1. What is an estate plan?

An estate plan is a set of directions that you leave for your family and loved ones directing them what to do in the event of your death or incapacity. An estate plan consists of various documents executed by you during your lifetime. Many estate plans include Wills, Trusts, Health Care Proxies, Living Wills and Powers of Attorney.

2. What happens if I die without a Will?

If you die without a Will, the intestacy laws of the Commonwealth of Massachusetts will determine who inherits your assets. If you die without a Will, you are said to have died intestate.

3. What is probate?

Probate is a formal court proceeding required by the Commonwealth of Massachusetts in order to legally determine who is entitled to inherit your property. The purpose of a Probate proceeding is to prove that the deceased's will is valid and that it was executed in accordance with the laws of Massachusetts. Once the will has been declared valid by the probate court, the court will appoint the executor and issue a certificate of appointment. The executor can then use the certificate of appointment to liquidate the deceased's assets.

4. How is a Living Will different from a Will?

A Living Will concerns your health care. It is a statement that you do not want your death artificially prolonged if you have a terminal illness or injury, your death is imminent and the medical treatment you are receiving is prolonging the dying process. In that event you wish to be removed from life support except for medication to alleviate pain and suffering. In Massachusetts, a Living Will works in conjunction with a Health Care Proxy. The Living Will provides guidance to your Health Care Agent if your Health Care Agent is ever called upon to make a life or death decision. In Massachusetts, the Health Care Proxy is the mort important document as the ability to create it is found in the Massachusetts statutes.

A Will or Last Will & Testament is a person's written declaration of how he wants his assets distributed after his death. The laws surrounding the validity of Wills are unique to each state. Therefore, a Will must be executed in accordance with the laws of the state in which it was executed.

5. Is a Living Will the same thing as a Do Not Resuscitate order?

No, in Massachusetts a Living Will provides guidance to the individual you have named as your Health Care Agent.

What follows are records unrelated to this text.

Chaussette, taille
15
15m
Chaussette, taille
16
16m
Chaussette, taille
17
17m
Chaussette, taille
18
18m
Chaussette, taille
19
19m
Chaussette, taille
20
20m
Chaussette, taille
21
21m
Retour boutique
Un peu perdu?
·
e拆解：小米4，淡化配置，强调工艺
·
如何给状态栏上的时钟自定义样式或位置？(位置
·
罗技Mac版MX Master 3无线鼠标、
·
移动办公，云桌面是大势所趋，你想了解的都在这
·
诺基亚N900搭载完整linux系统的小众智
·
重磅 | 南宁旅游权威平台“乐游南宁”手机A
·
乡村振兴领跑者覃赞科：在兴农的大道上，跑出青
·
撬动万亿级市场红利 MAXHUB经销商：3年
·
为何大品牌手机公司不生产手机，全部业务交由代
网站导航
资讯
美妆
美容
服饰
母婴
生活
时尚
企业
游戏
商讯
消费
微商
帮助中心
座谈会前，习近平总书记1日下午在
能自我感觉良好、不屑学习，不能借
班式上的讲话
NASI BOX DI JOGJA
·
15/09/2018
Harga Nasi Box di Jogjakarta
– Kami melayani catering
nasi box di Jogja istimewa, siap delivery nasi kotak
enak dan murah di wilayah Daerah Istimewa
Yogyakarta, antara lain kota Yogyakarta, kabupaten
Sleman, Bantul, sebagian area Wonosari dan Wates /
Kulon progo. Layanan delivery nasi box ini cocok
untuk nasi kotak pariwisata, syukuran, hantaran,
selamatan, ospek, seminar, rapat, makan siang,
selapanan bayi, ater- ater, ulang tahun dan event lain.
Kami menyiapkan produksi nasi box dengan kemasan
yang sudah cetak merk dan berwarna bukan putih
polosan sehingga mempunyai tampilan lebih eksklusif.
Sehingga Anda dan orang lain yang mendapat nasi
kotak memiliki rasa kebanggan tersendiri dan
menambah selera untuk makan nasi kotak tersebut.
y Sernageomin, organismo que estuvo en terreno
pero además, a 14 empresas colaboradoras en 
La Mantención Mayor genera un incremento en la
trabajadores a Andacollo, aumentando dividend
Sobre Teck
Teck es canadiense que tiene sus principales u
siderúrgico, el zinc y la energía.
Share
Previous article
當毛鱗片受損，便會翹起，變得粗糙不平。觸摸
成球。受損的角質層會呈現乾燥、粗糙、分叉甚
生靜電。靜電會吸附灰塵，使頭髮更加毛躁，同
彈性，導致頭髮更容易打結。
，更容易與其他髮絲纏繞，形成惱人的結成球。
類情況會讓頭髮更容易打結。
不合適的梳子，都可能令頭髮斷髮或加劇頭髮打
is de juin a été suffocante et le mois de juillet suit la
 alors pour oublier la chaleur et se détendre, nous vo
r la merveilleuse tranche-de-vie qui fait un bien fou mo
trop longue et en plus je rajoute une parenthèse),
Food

It tells the Health Care Agent what you would want him to do in the event he was called upon to determine whether or not life support should be terminated. It is used only if you are incapacitated and unable to make decisions for yourself. A Do Not Resuscitate order is typically put in place by you during your lifetime with the help of your primary care physician.

In order to put a Do Not Resuscitate order in place first you must speak to your primary care physician to verbally give the order to the physician. Then your physician will have you fill out a Comfort Care/Do Not Resuscitate Order Verification form. Once signed, you should make many copies of the form to hand out to all of your health care professionals. You should also keep a copy on your refrigerator at home. That way if EMT's are ever called to your home the form will be readily available. In Massachusetts that form is the only document that the ambulance services and their EMT's will recognize and abide by. Without that form, the EMT's will need to resuscitate and transport. Additional information on this topic can be found at the Department of Public Health's website www.mass.gov/dph/oems.

6. Can my power of attorney act even after my death?

No, once you have died and the person you have named as your attorney has notice of your death, the power of attorney is no longer valid. It dies with you. Upon your death, your assets then become part of your estate and are distributed in accordance with your Will.

7. What does a trust do?

Despite what you may hear at cocktail parties, trusts are not the panacea of the estate planning world. One trust does not solve all of your estate planning problems. What is written in the trust - the terms of the trust - will dictate the purpose of the trust and how the trust is to be administered. Some trusts are drafted to minimize estate tax planning. Other trusts are written to provide administration of trust assets for minor beneficiaries until they reach certain ages, such as age 25 and 30. If you have an existing trust and you are uncertain of the purpose of the trust, you should have it reviewed by an estate planning attorney.

8. Where should I keep my Will and other estate planning documents?

Your estate planning documents should not be kept in a safe deposit box because then the authority to get into the box is inside the box. Many clients choose to keep their estate planning documents either in a fire proof box in their home or in a desk or file cabinet in their home office. In addition, you should inform your loved ones that you have executed the documents. Finally your attorney's office will usually keep a set of copies of the executed documents.

9. Can I make changes to my estate planning documents?

Yes, you can make changes to your Will either by executing a new Will or by executing a Codicil to your Last Will & Testament. Do not simply handwrite changes to an existing Will. In most instances the handwritten changes will not be recognized as valid and may result in extra legal costs to probate the Will. They may also lead to disputes between heirs.

A trust can be changed by a simple amendment to the trust or, in the case of many changes, by amending and restating the entire trust document.

10. How much does an estate plan cost?

Many attorneys charge a flat fee for estate planning. At Kajko, Weisman & Colasanti, LLP there is generally no charge for the initial consultations. After the initial consultation a fee agreement based upon that meeting is sent to the client. At that point the client can retain our office to do the legal work.